INFORMATION SUPPLIED >>
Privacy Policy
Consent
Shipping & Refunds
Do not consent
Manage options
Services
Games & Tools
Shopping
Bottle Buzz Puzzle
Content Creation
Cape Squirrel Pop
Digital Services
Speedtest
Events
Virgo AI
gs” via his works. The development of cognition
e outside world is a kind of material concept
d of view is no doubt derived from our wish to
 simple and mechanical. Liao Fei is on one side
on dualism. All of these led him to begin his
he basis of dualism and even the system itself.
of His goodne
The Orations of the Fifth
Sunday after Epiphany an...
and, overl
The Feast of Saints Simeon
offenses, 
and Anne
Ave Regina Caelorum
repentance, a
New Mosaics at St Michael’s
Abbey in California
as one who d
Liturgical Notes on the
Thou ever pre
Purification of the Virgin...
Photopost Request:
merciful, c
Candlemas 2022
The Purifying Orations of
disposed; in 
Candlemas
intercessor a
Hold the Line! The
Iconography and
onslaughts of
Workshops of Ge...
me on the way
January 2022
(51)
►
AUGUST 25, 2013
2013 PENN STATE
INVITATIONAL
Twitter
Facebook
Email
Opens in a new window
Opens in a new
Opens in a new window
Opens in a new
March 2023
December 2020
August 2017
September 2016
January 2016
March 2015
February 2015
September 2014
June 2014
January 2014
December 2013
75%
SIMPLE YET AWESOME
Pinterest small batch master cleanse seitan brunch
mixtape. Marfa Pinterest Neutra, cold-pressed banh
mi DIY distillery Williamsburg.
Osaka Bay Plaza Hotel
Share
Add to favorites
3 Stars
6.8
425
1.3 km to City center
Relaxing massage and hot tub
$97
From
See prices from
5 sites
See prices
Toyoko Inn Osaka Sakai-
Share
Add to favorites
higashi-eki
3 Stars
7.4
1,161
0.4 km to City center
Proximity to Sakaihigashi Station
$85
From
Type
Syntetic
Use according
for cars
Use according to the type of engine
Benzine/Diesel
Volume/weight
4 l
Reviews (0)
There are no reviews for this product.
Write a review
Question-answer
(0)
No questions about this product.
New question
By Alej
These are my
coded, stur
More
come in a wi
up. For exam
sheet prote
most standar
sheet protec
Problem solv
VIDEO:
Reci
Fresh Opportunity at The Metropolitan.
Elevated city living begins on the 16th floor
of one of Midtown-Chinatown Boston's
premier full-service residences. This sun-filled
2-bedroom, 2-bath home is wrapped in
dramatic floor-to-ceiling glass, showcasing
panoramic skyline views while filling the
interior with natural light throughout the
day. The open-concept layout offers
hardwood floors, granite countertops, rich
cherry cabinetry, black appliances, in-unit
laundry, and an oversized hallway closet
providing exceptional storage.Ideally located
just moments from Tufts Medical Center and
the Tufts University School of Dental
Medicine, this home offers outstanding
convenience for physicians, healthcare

REQUIRED ACTION >> Count the lines above in which the string "Orations" occurs, and write the number with no other text.

EXERCISE ANSWER >> 2